C&PE 325 Numerical Methods and Statistics for Engineers
An introduction to numerical methods and statistics and their application to engineering problems. Numerical methods topics include finding roots of a single nonlinear equation, numerical solution of ordinary differential equations, numerical integration, and solutions of ordinary differential equations. Statistical topics include regression and curve fitting, probability and probability distributions, expected value and hypothesis testing, and optimization of single and multiple-variable systems. Implementing numerical algorithms using computer programming will be emphasized, along with the fundamentals of programming, including data typing, branching, and iteration. Applications specific to chemical and petroleum engineering systems will be considered. Prerequisite: MATH 126 or MATH 146; and CHEM 135 or CHEM 175 or CHEM 195. Corequisite: MATH 220 or MATH 221 or MATH 320 or MATH 321; and MATH 290 or MATH 291; or consent of department.

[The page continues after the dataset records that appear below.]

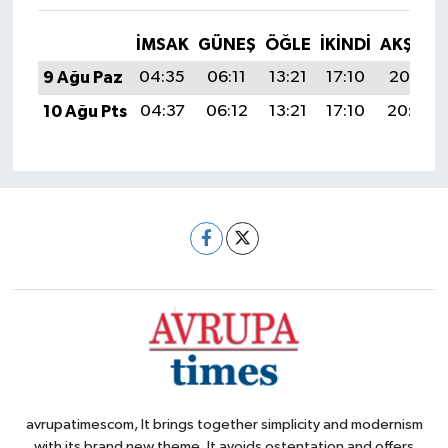
İMSAK
GÜNEŞ
ÖĞLE
İKINDI
AKŞAM
9 Ağu Paz
04:35
06:11
13:21
17:10
20:21
10 Ağu Pts
04:37
06:12
13:21
17:10
20:20
avrupatimescom, It brings together simplicity and modernism
with its brand new theme. It avoids ostentation and offers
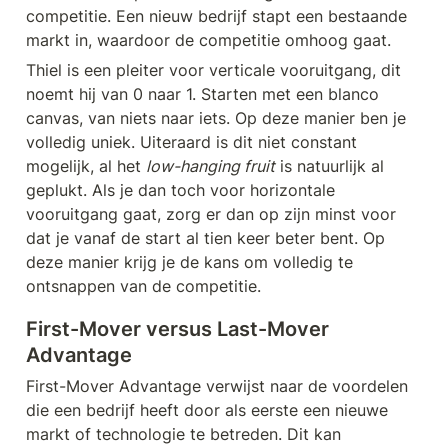
competitie. Een nieuw bedrijf stapt een bestaande 
markt in, waardoor de competitie omhoog gaat. 
Thiel is een pleiter voor verticale vooruitgang, dit 
noemt hij van 0 naar 1. Starten met een blanco 
canvas, van niets naar iets. Op deze manier ben je 
volledig uniek. Uiteraard is dit niet constant 
mogelijk, al het 
low-hanging fruit
 is natuurlijk al 
geplukt. Als je dan toch voor horizontale 
vooruitgang gaat, zorg er dan op zijn minst voor 
dat je vanaf de start al tien keer beter bent. Op 
deze manier krijg je de kans om volledig te 
ontsnappen van de competitie.
First-Mover versus Last-Mover 
Advantage
First-Mover Advantage verwijst naar de voordelen 
die een bedrijf heeft door als eerste een nieuwe 
markt of technologie te betreden. Dit kan 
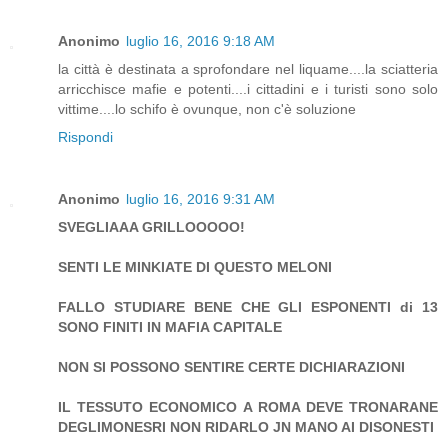
Anonimo
luglio 16, 2016 9:18 AM
la città è destinata a sprofondare nel liquame....la sciatteria
arricchisce mafie e potenti....i cittadini e i turisti sono solo
vittime....lo schifo è ovunque, non c'è soluzione
Rispondi
Anonimo
luglio 16, 2016 9:31 AM
SVEGLIAAA GRILLOOOOO!
SENTI LE MINKIATE DI QUESTO MELONI
FALLO STUDIARE BENE CHE GLI ESPONENTI di 13
SONO FINITI IN MAFIA CAPITALE
NON SI POSSONO SENTIRE CERTE DICHIARAZIONI
IL TESSUTO ECONOMICO A ROMA DEVE TRONARANE
DEGLIMONESRI NON RIDARLO JN MANO AI DISONESTI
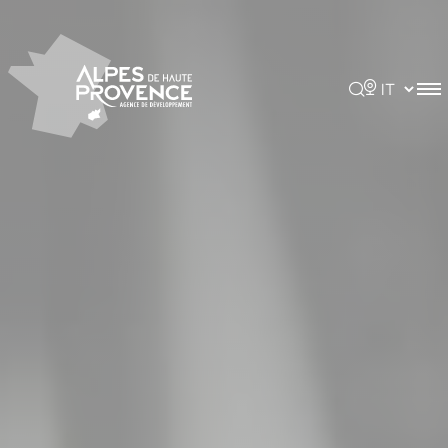
Pannello di gestione dei cookies
Rechercher
Choisir la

Chemical engineering has grown out of a combination of chemistry and engineering associated with industrial processes. Today, it possesses a body of knowledge used in the synthesis, design testing, scale-up, operation, control, and optimization of processes that change the physical state or composition of materials. Chemical engineers have played central roles in the industrial development of materials that have had major social influence, such as the production of fuels and lubricants, fertilizer, synthetic fibers, and plastics. They will be centrally involved in reducing the polluting effects of certain byproducts and cleaning up unwanted residues from previous processes.
Petroleum engineering is the branch of engineering concerned with the drilling, recovery, production, and distribution of petroleum and natural gas. It includes knowledge of the properties of fluids and rocks in surface and subsurface environments as well as methods of exploiting the economic production of oil and gas from petroleum reservoirs. A major subdivision at KU is reservoir engineering, or the development of processes to improve production from oil and gas reservoirs. Reservoir engineers use sophisticated mathematical techniques and computer technology to obtain optimum production. Through such techniques, petroleum engineers continue to extract oil and gas from reservoirs that only a few years ago would have been considered uneconomical. This branch of engineering is somewhat different from the other in that production is far removed from physical observation.